Exercises to complete
1. Extract the portion of the data center airflow passage that begins at the words "Now this may" and stops after "air management protocols.".
2. In the data center airflow passage, does each statement agree with the text: (a) the steps described so far required adjusting CRAC unit setpoints; (b) the colocation provider's flagship data center had empty cabinets without doors or panels; (c) paper on a stick being sucked to the perforated tiles indicates induction? Answer yes or no for each, quoting the words that decide it.

Excerpted passage
____
Another sophisticated device to determine if this problem exists is one for which I am applying for a patent: It’s called paper-on-a-stick. Basically, if you don’t like bending over, you can use that duct tape I told you to avoid earlier and tape a sheet of paper to a stick. Walk around the data center, and if the paper is sucked to the perforated tiles instead of sent fluttering above it, then you have induction, my friend.

Simple actions to take:
  •   Cover, close, or preferably replace unneeded perforated tiles in cold spots with solid tiles.

  •   Remove or relocate floor diffusers experiencing induction.



LOW-TECH AISLE SEPARATION

Hopefully, by this point you are seeing some improvements. Note that none of the steps have required any tweaking of CRAC unit setpoints or expensive modifications. Many of these ideas can hopefully be achieved using operational funding vs. new capital expenditures. If your data center is like the typical data center, even though things may be getting better, there are probably some additional opportunities to explore above the floor level.

Start in the cold aisle. If at any place you have an unobstructed view of an adjacent hot aisle, you just found a window of opportunity. And I mean anywhere. It’s surprising to me how many empty cabinets you can find in a data center.

Recently, I was invited to walk through the flagship data center for a major colocation provider. They are as serious about saving energy as the next guy, and they are leaders in our industry. But even though they had a model layout with clearly defined hot aisles and cold aisles, in more than one instance there were empty cabinets without doors or panels to block airflow.

Figure 4. A simple example of a flexible air curtain and hot aisle containment.

Now this may simply be a byproduct of being a colo. Perhaps they have agreements with clients that don’t allow them to get inside the cage or racks once leased. So, if like the colo, you work with a CTO who would rather give you his World of Warcraft on-line password than let you touch the inside of his precious cabinets, then I would suggest you could and should establish some basic air management protocols.
____
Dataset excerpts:
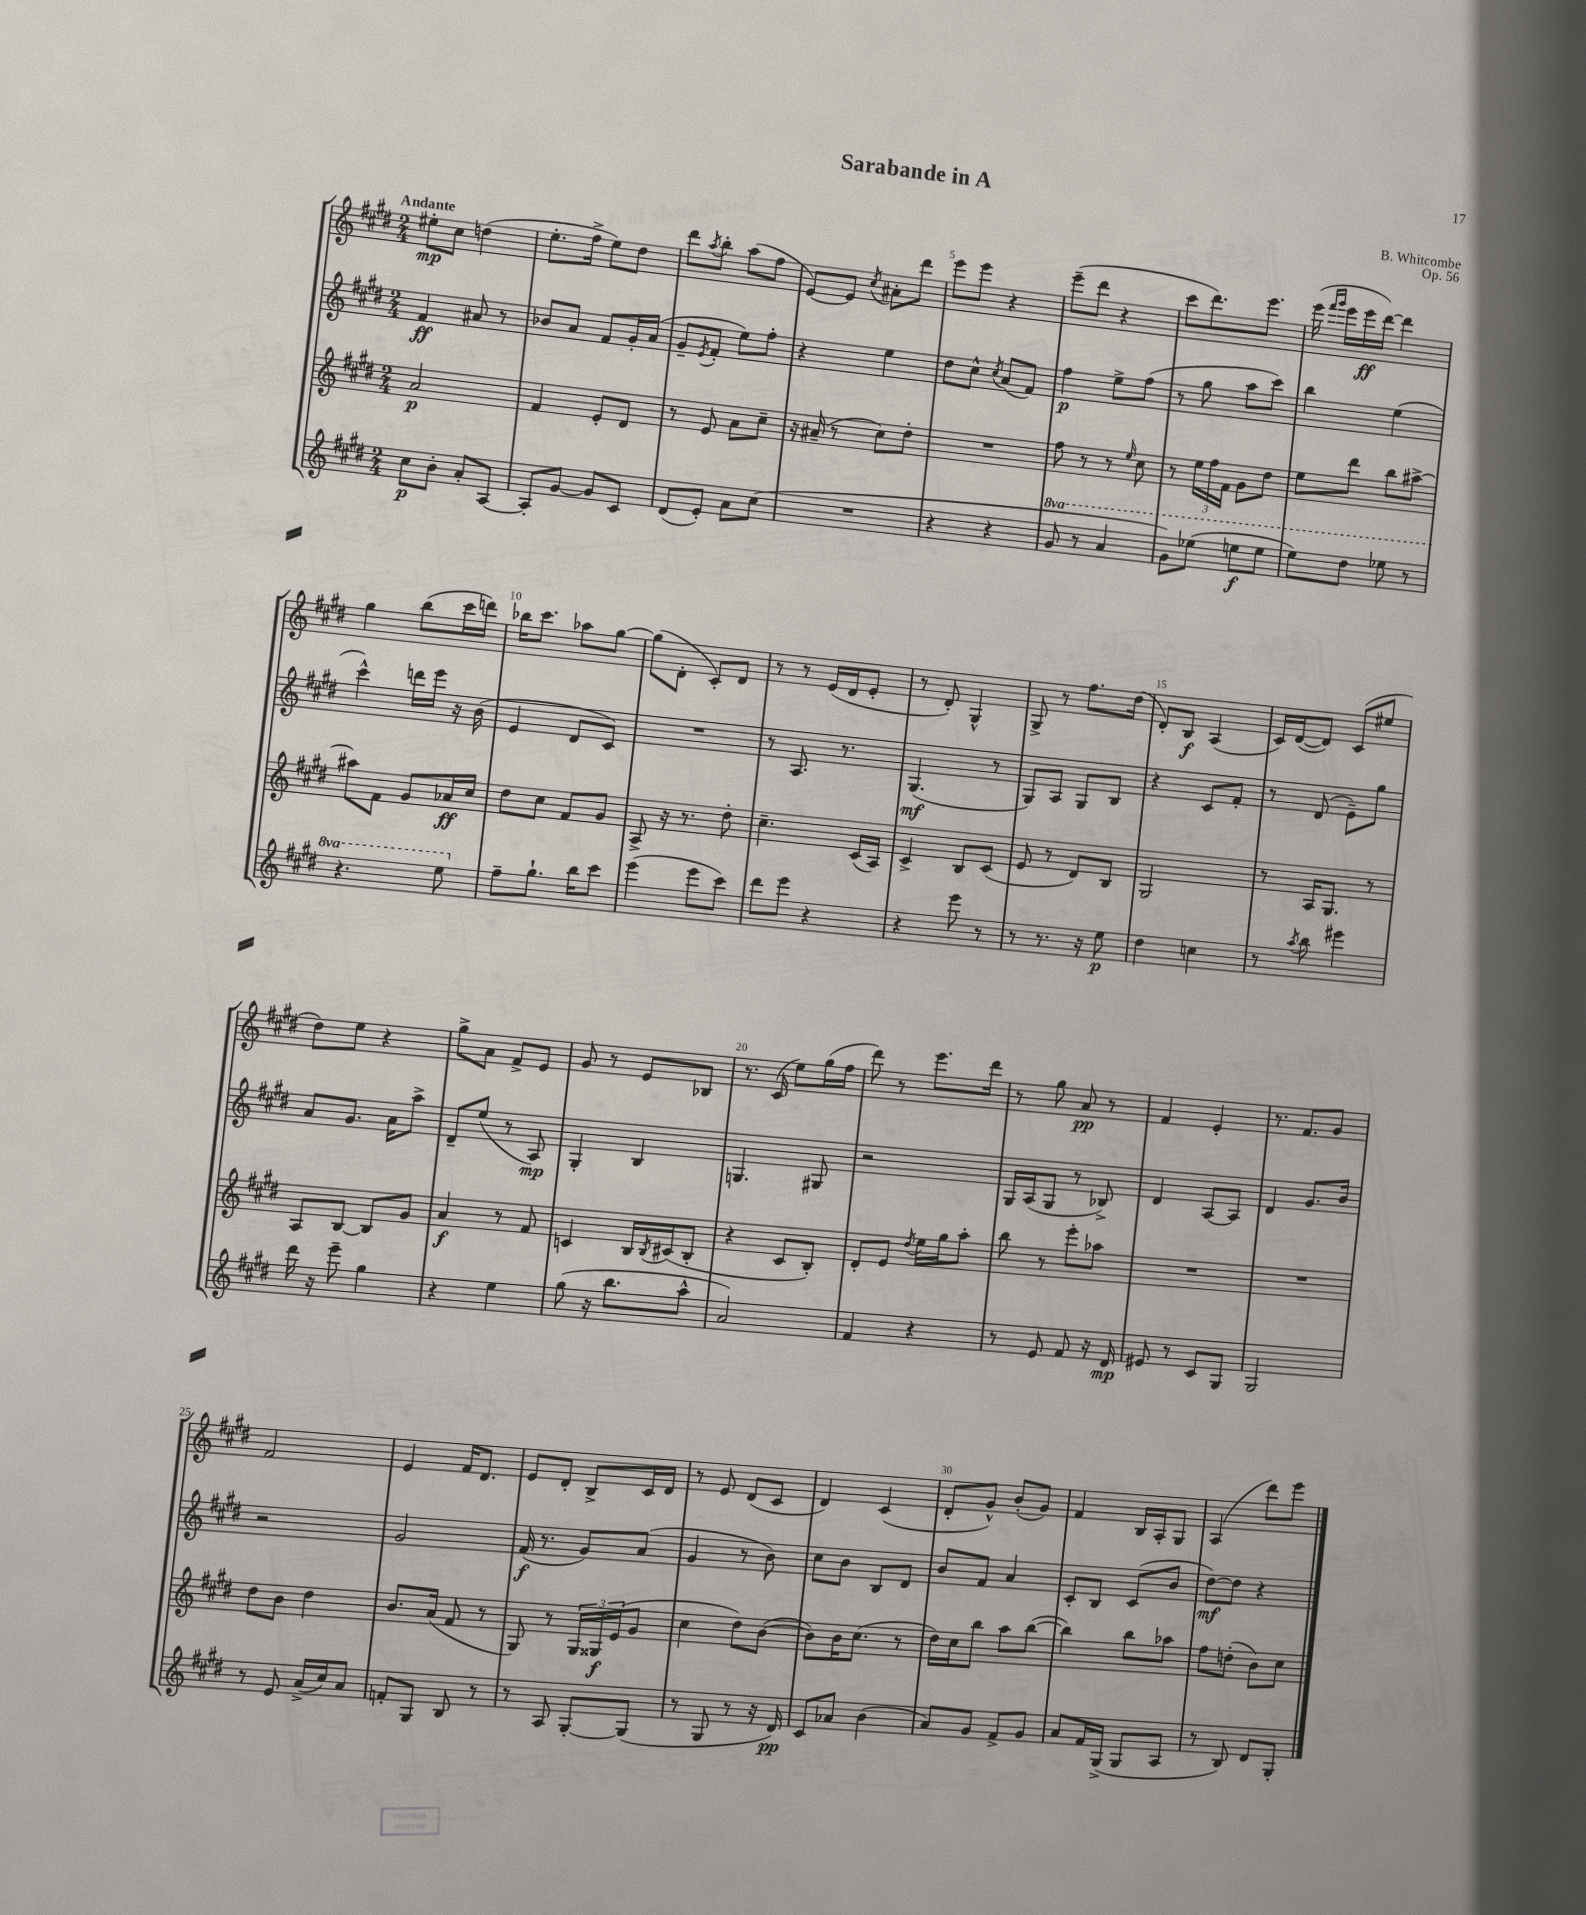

**kern	**dynam	**kern	**dynam	**kern	**dynam	**kern	**dynam
*part4	*part4	*part3	*part3	*part2	*part2	*part1	*part1
*staff4	*staff4	*staff3	*staff3	*staff2	*staff2	*staff1	*staff1
*clefG2	*	*clefG2	*	*clefG2	*	*clefG2	*
*k[f#c#g#d#]	*	*k[f#c#g#d#]	*	*k[f#c#g#d#]	*	*k[f#c#g#d#]	*
*M2/4	*	*M2/4	*	*M2/4	*	*M2/4	*
=1	=1	=1	=1	=1	=1	=1	=1
!	!	!	!	!	!	!LO:TX:a:B:t=Andante	!
8cc#\L	p	2a/	p	4f#/	ff	8ee#X'\L	mp
8b'\J	.	.	.	.	.	8cc#\J	.
8a'/L	.	.	.	8a#X/	.	(4ddn\	.
[8A/J	.	.	.	8r	.	.	.
=2	=2	=2	=2	=2	=2	=2	=2
8A'/L]	.	4f#/	.	8b-X/L	.	8.ee'\L	.
[8g#/J	.	.	.	8a/J	.	.	.
.	.	.	.	.	.	16ff#^\Jk	.
8g#/L]	.	8e'/L	.	8f#/L	.	8ee\L)	.
8c#/J	.	8d#/J	.	16g#'/L	.	8dd#\J	.
.	.	.	.	(16a/JJ	.	.	.
=3	=3	=3	=3	=3	=3	=3	=3
(8d#/L	.	8r	.	8g#~/L	.	8ddd#\L	.
.	.	.	.	8qe/	.	8qaa/	.
8e'/J)	.	8e/	.	8f#'/J	.	8bb'\J	.
8a\L	.	8a\L	.	8ee\L)	.	(8aa\L	.
(8cc#\J	.	8cc#~\J	.	8ff#'\J	.	8ff#\J	.
=4	=4	=4	=4	=4	=4	=4	=4
2r	.	16r	.	4r	.	[8e/L)	.
.	.	(16a#X~/	.	.	.	.	.
.	.	8r	.	.	.	8e/J]	.
.	.	.	.	.	.	8qcc#/	.
.	.	8cc#\L)	.	4ee\	.	8a#X'\L	.
.	.	8dd#'\J	.	.	.	8ddd#\J	.
=5	=5	=5	=5	=5	=5	=5	=5
4r	.	2r	.	8dd#\L	.	8eee\L	.
.	.	.	.	8cc#^^\J	.	8eee\J	.
.	.	.	.	8qcc#/	.	.	.
4r	.	.	.	(8a/L	.	4r	.
.	.	.	.	8f#/J)	.	.	.
=6	=6	=6	=6	=6	=6	=6	=6
*8va	*	*	*	*	*	*	*
8gg#/	.	8ff#\	.	4ff#\	p	(8eee~\L	.
8r	.	8r	.	.	.	8ddd#\J	.
4aa/	.	8r	.	8ee^\L	.	4r	.
.	.	16qqee/	.	.	.	.	.
.	.	8cc#\	.	(8ff#\J	.	.	.
=7	=7	=7	=7	=7	=7	=7	=7
8gg#\L)	.	8r	.	8r	.	8ccc#\L	.
(8eee-X\J	.	24ee\LL	.	8gg#\	.	8.ddd#\)	.
.	.	24ff#\	.	.	.	.	.
.	.	24f#\JJ	.	.	.	.	.
8eeen\L	f	8g#\L	.	8aa\L	.	.	.
.	.	.	.	.	.	8.eee\J	.
8eee\J	.	8dd#\J	.	8ccc#\J)	.	.	.
=8	=8	=8	=8	=8	=8	=8	=8
8eee\L)	.	8ee\L	.	4bb\	.	(16eee\	.
.	.	.	.	.	.	16qqfff#/LL	.
.	.	.	.	.	.	16qqggg#/JJ	.
.	.	.	.	.	.	16eee\LL	.
8ddd#\J	.	8ddd#\J	.	.	.	16eee\	ff
.	.	.	.	.	.	[16ddd#\JJ)	.
8eee-X\	.	8bb\L	.	(4ee\	.	4ddd#\]	.
8r	.	[8aa#X^\J	.	.	.	.	.
!!LO:LB:g=z
=9	=9	=9	=9	=9	=9	=9	=9
4.r	.	8aa#X\L]	.	4ccc#^^\)	.	4gg#\	.
.	.	8f#\J	.	.	.	.	.
.	.	8g#/L	.	16dddn\LL	.	(8bb\L	.
.	.	.	.	16eee\JJ	.	.	.
8eee\	.	16a-X/L	ff	16r	.	16ccc#\L	.
.	.	16cc#/JJ	.	(16b\	.	16dddn\JJ)	.
=10	=10	=10	=10	=10	=10	=10	=10
*X8va	*	*	*	*	*	*	*
8ff#~\L	.	8dd#\L	.	4e/	.	16bb-X\KL	.
.	.	.	.	.	.	8.ccc#\J	.
8.gg#`\J	.	8cc#\J	.	.	.	.	.
.	.	8f#/L	.	8d#/L	.	8aa-X\L	.
16bb\KL	.	.	.	.	.	.	.
8ccc#\J	.	8g#/J	.	8c#/J)	.	[8gg#\J	.
=11	=11	=11	=11	=11	=11	=11	=11
(4eee\	.	8A^/	.	2r	.	(8gg#\L]	.
.	.	16r	.	.	.	8d#'\J	.
.	.	8.r	.	.	.	.	.
8eee\L	.	.	.	.	.	8c#'/L)	.
8ccc#\J)	.	8dd#'\	.	.	.	8d#/J	.
=12	=12	=12	=12	=12	=12	=12	=12
8ddd#\L	.	4.cc#~\	.	8r	.	8r	.
8eee\J	.	.	.	8.A/	.	8r	.
4r	.	.	.	.	.	(16e/LL	.
.	.	.	.	8.r	.	16d#/J	.
.	.	(16c#/LL	.	.	.	8e'/J	.
.	.	16A/JJ)	.	.	.	.	.
=13	=13	=13	=13	=13	=13	=13	=13
4r	.	4c#^/	.	(4.G#/	mf	8r	.
.	.	.	.	.	.	8d#'/)	.
8eee\	.	8B/L	.	.	.	4G#^^/	.
8r	.	(8c#/J	.	8r	.	.	.
=14	=14	=14	=14	=14	=14	=14	=14
8r	.	8e/	.	8G#/L)	.	8G#^/	.
8.r	.	8r	.	8A/J	.	8r	.
.	.	8d#/L)	.	8G#/L	.	8.ff#\L	.
16r	.	.	.	.	.	.	.
8ee\	p	8B/J	.	8B/J	.	.	.
.	.	.	.	.	.	(16dd#\Jk	.
=15	=15	=15	=15	=15	=15	=15	=15
4dd#\	.	2G#/	.	4r	.	8d#'/L)	.
.	.	.	.	.	.	8B/J	f
4ccn\	.	.	.	8c#/L	.	(4A/	.
.	.	.	.	8f#'/J	.	.	.
=16	=16	=16	=16	=16	=16	=16	=16
8r	.	8r	.	8r	.	16c#/LL)	.
.	.	.	.	.	.	([16d#/J	.
8qaa/	.	.	.	.	.	.	.
8bb\	.	16A/KL	.	(8d#/	.	8d#/J])	.
.	.	8.G#/J	.	.	.	.	.
4eee#X\	.	.	.	8e~\L)	.	(8c#/L	.
.	.	8r	.	8gg#\J	.	8ee#X/J	.
!!LO:LB:g=z
=17	=17	=17	=17	=17	=17	=17	=17
16ddd#\	.	8A/L	.	8a/L	.	8dd#\L)	.
16r	.	.	.	.	.	.	.
8eee~\	.	[8B/J	.	8.g#/J	.	8ee\J	.
4gg#\	.	8B/L]	.	.	.	4r	.
.	.	.	.	16a\KL	.	.	.
.	.	8g#/J	.	8aa^\J	.	.	.
=18	=18	=18	=18	=18	=18	=18	=18
4r	.	4a/	f	8d#~/L	.	8gg#^\L	.
.	.	.	.	(8ee/J	.	8a\J	.
4ee\	.	8r	.	8r	.	8f#^/L	.
.	.	8f#/	.	8A/)	mp	8e/J	.
=19	=19	=19	=19	=19	=19	=19	=19
(8gg#\	.	4cn/	.	4G#'/	.	8g#/	.
16r	.	.	.	.	.	8r	.
8.bb\L	.	.	.	.	.	.	.
.	.	16B/LL	.	4B/	.	8e/L	.
.	.	8qB/	.	.	.	.	.
.	.	(16c#X/J	.	.	.	.	.
8aa^^\J	.	8B'/J	.	.	.	8B-X/J	.
=20	=20	=20	=20	=20	=20	=20	=20
2a/)	.	4r	.	4.Gn/	.	8.r	.
.	.	.	.	.	.	(16c#/	.
.	.	8c#/L	.	.	.	8ee\L)	.
.	.	8B'/J)	.	8G#X/	.	(16gg#\L	.
.	.	.	.	.	.	16ff#\JJ	.
=21	=21	=21	=21	=21	=21	=21	=21
4f#/	.	8d#'/L	.	2r	.	8ddd#\)	.
.	.	8e/J	.	.	.	8r	.
.	.	8qdd#/	.	.	.	.	.
4r	.	16ee\LL	.	.	.	8.eee\L	.
.	.	16gg#\J	.	.	.	.	.
.	.	8aa'\J	.	.	.	.	.
.	.	.	.	.	.	16ddd#\Jk	.
=22	=22	=22	=22	=22	=22	=22	=22
8r	.	8bb\	.	16G#/LL	.	8r	.
.	.	.	.	(16A/J	.	.	.
8e/	.	8r	.	8G#/J	.	8gg#\	.
8f#/	.	8eee'\L	.	8r	.	8a/	pp
16r	.	8aa-X\J	.	8B-X^/)	.	8r	.
16d#/	mp	.	.	.	.	.	.
=23	=23	=23	=23	=23	=23	=23	=23
8e#X/	.	2r	.	4d#/	.	4f#/	.
8r	.	.	.	.	.	.	.
8c#/L	.	.	.	[8A/L	.	4e'/	.
8G#/J	.	.	.	8A/J]	.	.	.
=24	=24	=24	=24	=24	=24	=24	=24
2G#/	.	2r	.	4d#/	.	8.r	.
.	.	.	.	.	.	8.f#/L	.
.	.	.	.	8.g#/L	.	.	.
.	.	.	.	.	.	8g#/J	.
.	.	.	.	16b/Jk	.	.	.
!!LO:LB:g=z
=25	=25	=25	=25	=25	=25	=25	=25
8r	.	8dd#\L	.	2r	.	2f#/	.
8e/	.	8b\J	.	.	.	.	.
(16a^/LL	.	4dd#\	.	.	.	.	.
16cc#/J)	.	.	.	.	.	.	.
8a/J	.	.	.	.	.	.	.
=26	=26	=26	=26	=26	=26	=26	=26
8fn'/L	.	8.b/L	.	2g#/	.	4e/	.
8G#/J	.	.	.	.	.	.	.
.	.	(16a/Jk	.	.	.	.	.
8B/	.	8f#/	.	.	.	16f#/KL	.
.	.	.	.	.	.	8.d#/J	.
8r	.	8r	.	.	.	.	.
=27	=27	=27	=27	=27	=27	=27	=27
8r	.	8G#/)	.	(16f#/	f	8e/L	.
.	.	.	.	8.r	.	.	.
8A/	.	8r	.	.	.	8d#'/J	.
[8G#'/L	.	24G#/LL	.	8g#/L)	.	8B^/L	.
.	.	24G##X/	f	.	.	.	.
.	.	(24e/J	.	.	.	.	.
(8G#/J]	.	8g#/J	.	(8a/J	.	16c#/L	.
.	.	.	.	.	.	16d#/JJ	.
=28	=28	=28	=28	=28	=28	=28	=28
8r	.	4cc#\	.	4g#/	.	8r	.
8G#/	.	.	.	.	.	8e/	.
8r	.	8dd#\L)	.	8r	.	(8d#/L	.
16r	.	([8b\J	.	8b\)	.	8c#/J	.
16d#/)	pp	.	.	.	.	.	.
=29	=29	=29	=29	=29	=29	=29	=29
8c#/L	.	8b\L])	.	8cc#\L	.	4d#/)	.
8a-X/J	.	16b\K	.	8b\J	.	.	.
.	.	(8.cc#\J	.	.	.	.	.
(4b\	.	.	.	8B/L	.	(4c#/	.
.	.	8r	.	8d#/J	.	.	.
=30	=30	=30	=30	=30	=30	=30	=30
8a/L)	.	16dd#\LL)	.	8b/L	.	8d#'/L	.
.	.	16cc#\J	.	.	.	.	.
8g#/J	.	8bb\J	.	8f#/J	.	8g#^^/J)	.
8f#^/L	.	8aa\L	.	4a/	.	(8b'/L	.
8g#/J	.	([8bb\J	.	.	.	8g#/J)	.
=31	=31	=31	=31	=31	=31	=31	=31
8a/L	.	4bb\])	.	8c#'/L	.	4f#/	.
16f#/L	.	.	.	8B/J	.	.	.
(16G#^/JJ	.	.	.	.	.	.	.
8G#/L	.	8bb\L	.	(8c#/L	.	16B/LL	.
.	.	.	.	.	.	16A'/J	.
8A/J	.	8aa-X\J	.	8b/J	.	8G#/J	.
=32	=32	=32	=32	=32	=32	=32	=32
8r	.	8ff#\L	.	[8dd#\L)	mf	(4A/	.
8B/)	.	(8ddn'\J	.	8dd#\J]	.	.	.
8d#/L	.	8b\L)	.	4r	.	8ddd#\L)	.
8G#'/J	.	8cc#\J	.	.	.	8eee\J	.
==	==	==	==	==	==	==	==
*-	*-	*-	*-	*-	*-	*-	*-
____
Problem solutions
1.
Now this may simply be a byproduct of being a colo. Perhaps they have agreements with clients that don’t allow them to get inside the cage or racks once leased. So, if like the colo, you work with a CTO who would rather give you his World of Warcraft on-line password than let you touch the inside of his precious cabinets, then I would suggest you could and should establish some basic air management protocols.

2.
(a) No: "none of the steps have required any tweaking of CRAC unit setpoints or expensive modifications."
(b) Yes: "in more than one instance there were empty cabinets without doors or panels to block airflow."
(c) Yes: "if the paper is sucked to the perforated tiles instead of sent fluttering above it, then you have induction, my friend."